Divided panel debates SB 4’s compatibility (Via Tony Smith/Getty Images)

A panel of judges from the U.S. appeals court is currently discussing Texas’s SB 4 law, which allows state authorities to arrest and prosecute migrants suspected of crossing the U.S.-Mexico border illegally.

The New Orleans-based 5th U.S. Circuit Court of Appeals convened the panel to decide whether to keep SB 4 on hold while Texas appeals a judge’s decision to stop its enforcement.

If enacted, the law would make it illegal to enter or re-enter Texas from another country illegally. State judges could order violators to leave the U.S., potentially sentencing them to up to 20 years for non-compliance.

During Wednesday’s hearings, the three-judge panel showed differing views on whether SB 4 aligns with federal immigration laws.

Judge Priscilla Richman questioned the law’s novelty, noting no other state has claimed authority to expel undocumented residents.
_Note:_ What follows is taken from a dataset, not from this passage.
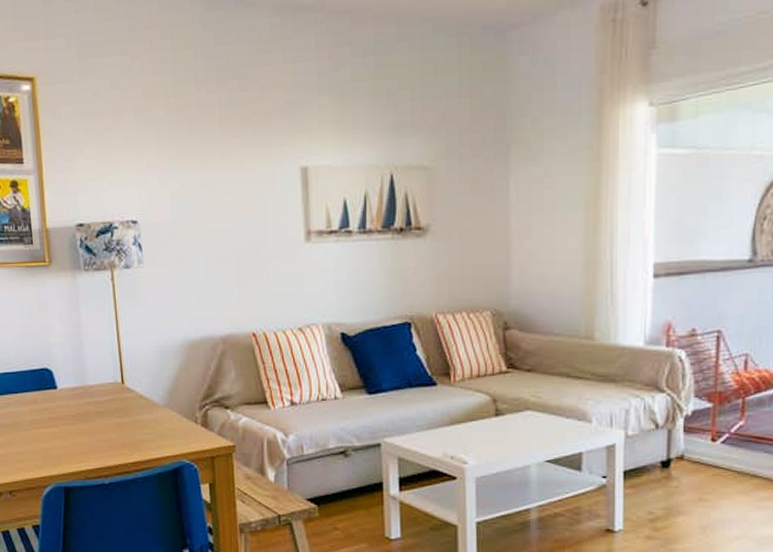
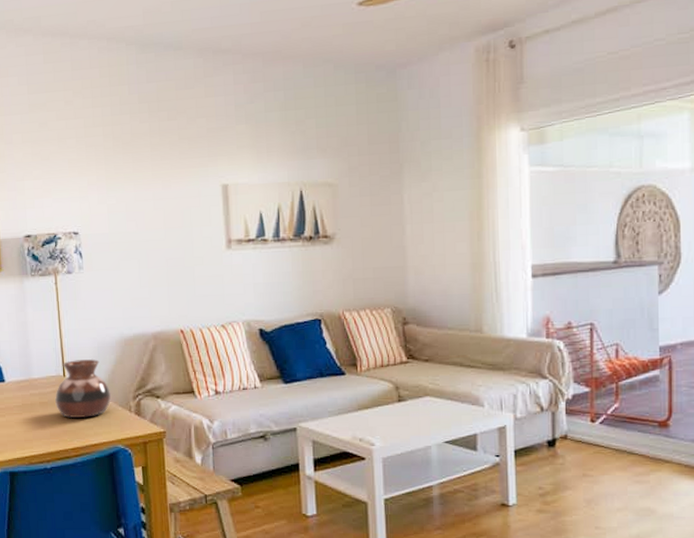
vase: none [113,364,175,429] -> present [55,358,112,418]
U.S. appeals court mulls Texas law’s fate (Via Kanye Boult/Shutterstock)

Aaron Nielson, representing Texas, defended SB 4, arguing it mirrors federal laws criminalizing illegal border crossings and protects public safety.

Judge Andrew Oldham expressed skepticism about the Biden administration’s argument that SB 4 undermines federal enforcement, suggesting challenges in maintaining the law’s block during the court’s deliberations.

Daniel Tenny, representing the Biden administration, argued SB 4 interferes with federal enforcement and urged the court to uphold the block.

The panel also considered legal precedents, including a 2012 U.S. Supreme Court decision on an Arizona immigration law cautioning against state measures conflicting with federal mandates.

The court’s decision will significantly impact Texas’s ability to enforce its immigration policies and the broader federal-state jurisdiction in immigration matters.